Artefact (4.5/5) is the stronger overall choice for most Machine Learning projects. Enterprise ML at 1,500-consultant scale across 26 countries — strategy, deployment, and AI factory in one firm. It is best for large enterprises and major consumer brands seeking industrial-scale ML adoption and data strategy.

Azumo (3.8/5) is the better choice when uS companies seeking cost-effective nearshore ML development with Latin American time-zone alignment. If your situation matches those criteria, Azumo is a competitive option.

Related comparisons

Artefact vs Azumo FAQ

Is Artefact better than Azumo?

Artefact (4.5/5) scores higher overall, but "better" depends on your use case. Artefact is better for large enterprises and major consumer brands seeking industrial-scale ML adoption and data strategy. Azumo is better for uS companies seeking cost-effective nearshore ML development with Latin American time-zone alignment.

How do Artefact and Azumo differ in pricing?

Artefact uses t&m, retainer pricing with a minimum engagement of $50K+. Azumo uses t&m, dedicated team pricing with a minimum engagement of $25K+. Neither firm publishes a full rate card; a discovery call is required for project-specific quotes.
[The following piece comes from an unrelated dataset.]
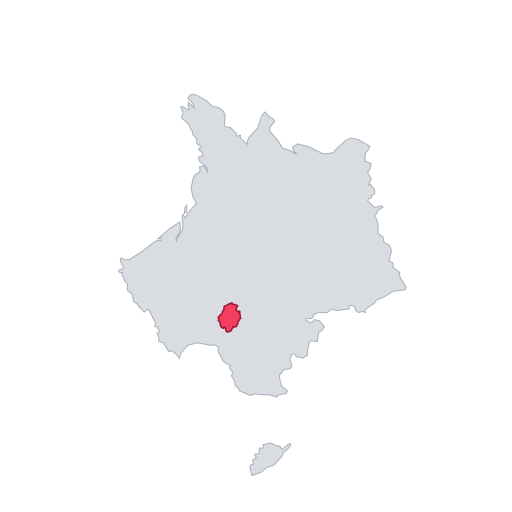 where Lozère sits in France, rotated 45°
{"feature_id": "FRA-5320", "entity_name": "Lozère", "entity_type": "Metropolitan department", "adm_level": 1, "iso_a3": "FRA", "parent_name": "France", "parent_adm1": "", "projection": "mercator", "projection_center": [3.454, 44.535], "detail": "fine", "context": "in_parent", "style": "filled", "palette": "rose", "viewbox_px": 512, "rotation_deg": 45, "n_neighbors": 0, "source": "natural_earth", "source_scale": "10m", "svg_char_len": 5627}
<svg xmlns="http://www.w3.org/2000/svg" viewBox="0 0 512 512"><g transform="rotate(45 256 256)"><path d="M373.1,218.6L370.4,220.1L368.7,223.2L367.0,223.9L363.9,223.9L362.4,222.0L358.6,223.3L357.1,225.2L359.3,227.6L351.8,237.4L347.1,239.9L346.1,246.3L340.5,251.0L338.4,255.9L338.2,256.9L339.6,258.5L339.0,261.8L336.2,263.9L336.2,265.9L337.0,266.2L341.3,264.6L343.0,262.7L342.1,260.0L346.5,256.9L354.3,257.6L355.2,261.9L354.2,265.5L359.8,273.2L354.9,276.8L354.6,279.2L359.6,286.9L362.7,290.1L361.1,295.2L355.8,298.5L352.4,298.2L351.0,299.1L351.1,300.7L353.4,305.3L359.1,308.3L360.0,311.8L358.4,313.0L355.8,318.3L356.9,320.9L356.5,322.0L357.1,323.8L358.6,325.5L366.4,330.0L373.6,329.1L374.5,331.7L370.1,338.5L370.4,341.5L368.2,341.6L367.8,342.6L363.4,344.9L356.3,351.7L352.9,353.7L351.6,357.1L349.7,359.1L339.5,363.0L337.6,362.1L332.6,362.2L329.5,359.7L323.6,358.2L321.6,354.6L316.1,353.9L315.8,351.5L308.0,353.7L297.0,350.4L293.2,346.9L290.0,347.8L287.2,351.0L275.4,359.3L270.8,367.8L271.6,377.7L274.3,382.5L267.2,381.8L262.9,383.2L261.8,385.3L251.7,382.9L247.9,384.9L246.9,384.8L245.5,382.7L240.6,380.4L241.3,378.7L240.7,377.3L236.0,376.1L234.3,377.5L232.6,374.6L219.4,370.1L217.3,370.2L216.5,374.7L208.0,374.6L206.8,373.8L201.4,374.7L195.6,370.5L189.2,371.3L185.2,367.0L181.4,366.7L175.9,364.5L173.5,363.4L173.1,362.1L171.6,364.0L169.5,363.6L169.1,363.0L170.4,360.6L170.7,357.8L163.9,355.7L162.1,353.7L162.1,352.7L165.7,351.7L169.0,347.8L172.1,333.6L174.4,316.7L176.0,313.5L178.1,312.6L176.4,310.3L174.4,313.4L175.6,297.7L178.1,285.8L183.8,290.7L185.1,292.8L186.8,299.9L190.0,302.8L187.9,300.0L185.9,290.6L184.6,287.9L175.5,280.0L175.2,278.2L179.2,279.2L177.5,273.2L176.6,260.7L171.1,259.5L162.2,254.1L156.1,244.5L155.4,240.8L157.0,237.0L155.6,234.6L153.0,232.9L155.0,229.6L156.8,229.2L163.2,231.1L158.0,228.0L149.5,229.0L146.2,227.9L145.6,225.6L147.9,222.7L145.0,220.8L140.2,221.3L139.6,220.5L141.0,218.3L139.8,217.5L135.8,218.4L133.6,217.7L131.5,215.2L125.1,214.7L123.6,213.3L114.8,210.5L105.6,211.0L103.0,206.1L97.4,203.7L98.5,202.2L104.1,200.7L105.2,199.3L101.1,197.3L99.6,195.3L107.2,194.8L103.8,192.7L96.5,192.8L95.5,189.9L96.4,186.8L100.7,184.1L111.3,181.2L119.0,181.1L124.4,177.6L129.8,176.6L134.9,178.3L141.9,186.9L147.4,183.2L155.7,183.3L157.4,185.4L159.6,181.5L161.4,183.8L171.4,183.0L169.1,181.5L167.2,177.8L166.8,164.2L161.6,154.3L160.4,150.7L160.7,147.6L166.7,148.2L171.7,146.8L174.1,147.8L174.7,154.2L176.8,157.9L190.6,159.0L198.6,161.0L205.4,157.4L211.7,155.8L212.2,154.9L208.5,155.3L205.2,153.7L204.8,152.0L206.5,147.0L216.1,141.4L230.2,136.7L233.9,133.6L238.0,127.8L237.1,126.4L237.7,110.6L239.8,105.5L245.2,101.7L258.9,97.9L260.7,103.0L260.5,105.8L264.2,110.2L266.0,111.6L272.0,109.2L274.9,113.4L275.7,118.0L282.9,119.9L285.1,125.9L286.4,124.6L290.9,124.9L293.0,125.4L295.9,128.0L295.1,131.6L296.3,133.4L295.1,136.6L296.0,138.0L304.2,138.0L306.7,136.6L307.9,133.3L310.4,131.3L311.3,131.9L309.7,138.1L310.9,139.6L311.5,144.0L314.6,144.4L320.7,147.8L325.8,153.6L332.2,152.7L337.1,155.9L342.3,154.2L347.2,156.0L348.9,157.6L353.4,165.7L356.9,164.1L359.3,165.0L360.1,167.3L369.4,166.0L371.1,168.2L373.0,169.1L384.8,172.1L384.9,175.1L378.1,183.6L375.1,195.6L373.1,199.8L372.4,202.9L373.0,204.9L372.6,208.2L371.2,215.9L372.0,218.2L373.1,218.6ZM414.9,371.1L414.3,375.6L416.0,378.9L416.5,391.7L413.2,397.8L412.6,405.3L408.3,414.1L401.8,410.2L399.8,408.0L401.6,404.6L397.8,402.8L398.7,399.5L398.3,397.9L395.7,397.7L395.5,396.8L397.5,394.3L397.5,392.7L394.9,390.7L394.4,389.0L396.9,387.0L395.8,385.2L394.4,384.8L397.7,378.9L400.0,377.2L405.1,375.5L407.3,373.4L410.6,374.5L411.2,374.0L412.3,364.7L413.5,364.5L414.6,365.8L414.9,371.1ZM175.9,273.9L175.1,276.7L171.6,271.9L171.2,269.2L175.9,273.9Z" fill="#d9dde1" stroke="#a8b0b8" stroke-width="1"/><path d="M291.9,319.9L291.7,320.2L291.1,321.3L290.7,321.6L290.0,321.7L289.7,322.1L290.4,323.3L290.5,323.6L290.6,324.7L291.2,326.1L291.2,326.5L291.1,327.2L290.2,329.1L289.2,330.2L287.3,330.0L285.1,328.6L284.6,328.5L284.0,328.7L283.9,329.1L284.0,329.7L283.9,330.3L283.4,330.6L281.2,330.7L280.4,330.5L278.0,329.0L277.9,328.6L277.7,328.3L277.5,328.2L277.2,328.2L276.8,328.1L275.2,328.3L274.8,328.2L274.8,327.9L274.8,327.7L274.7,327.5L274.6,327.3L274.4,327.1L274.2,326.9L273.4,326.5L272.9,326.2L272.5,326.1L272.4,326.0L272.4,325.8L272.5,325.6L272.9,324.8L272.9,324.6L272.8,324.3L272.5,323.8L272.4,323.4L272.4,322.9L272.4,322.7L272.5,322.2L272.7,321.8L272.7,321.5L272.7,321.3L272.7,321.1L272.7,320.8L272.6,320.6L271.8,319.5L271.6,319.2L271.5,318.9L271.4,318.4L271.4,318.1L271.4,317.8L271.5,317.6L271.5,317.4L271.1,316.6L269.1,314.1L269.5,313.0L269.7,312.6L270.1,312.1L270.1,311.8L270.3,310.8L270.6,309.4L270.8,308.8L271.0,308.4L271.4,308.2L271.6,308.0L271.8,307.3L271.8,306.6L272.0,306.3L272.2,306.2L272.4,306.1L272.5,306.2L272.9,306.8L273.0,306.9L273.4,306.9L273.8,306.6L275.1,305.3L275.4,305.2L275.6,305.2L275.8,305.2L276.0,305.2L276.3,305.0L277.2,304.4L277.3,304.3L277.6,304.2L277.9,304.3L278.1,304.2L278.3,304.3L278.3,304.5L278.4,304.9L278.6,305.5L279.9,308.0L280.3,308.5L280.6,308.6L281.0,308.5L281.2,308.4L281.4,308.3L282.2,308.3L282.4,308.2L282.6,308.1L282.7,307.9L282.8,307.7L282.8,307.3L282.8,307.1L282.9,306.9L283.1,306.8L283.3,306.7L283.6,306.7L284.0,306.8L284.3,307.0L284.4,307.4L284.4,307.6L284.3,307.8L284.2,307.9L284.3,308.1L285.7,308.4L285.9,308.5L286.1,308.6L286.8,309.3L287.4,309.9L287.7,310.1L288.1,310.2L288.2,310.3L288.3,310.4L288.5,310.5L289.2,310.7L289.1,311.6L289.1,312.0L289.2,312.3L289.3,312.5L289.6,313.5L289.8,314.8L290.0,315.6L290.3,316.1L290.7,316.4L291.1,317.0L291.2,317.5L291.9,319.9Z" fill="#f43f5e" stroke="#9f1239" stroke-width="1.5"/></g></svg>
Which is better for enterprise: Artefact or Azumo?

Azumo is the larger team and typically the better enterprise-scale choice. For very large programmes, verify team size and compliance coverage directly with each agency before shortlisting.

What are the main differences between Artefact and Azumo?

Artefact's primary differentiator is: enterprise ml at 1,500-consultant scale across 26 countries — strategy, deployment, and ai factory in one firm. Azumo's primary differentiator is: latin american nearshore delivery — us time-zone alignment with rates below fully on-shore alternatives. They also differ in team size (1,500 vs 100–250), minimum engagement ($50K+ vs $25K+), and primary industries served (retail, healthcare vs saas, fintech).

Last reviewed: July 2026. Verify all details directly with each agency before making a decision.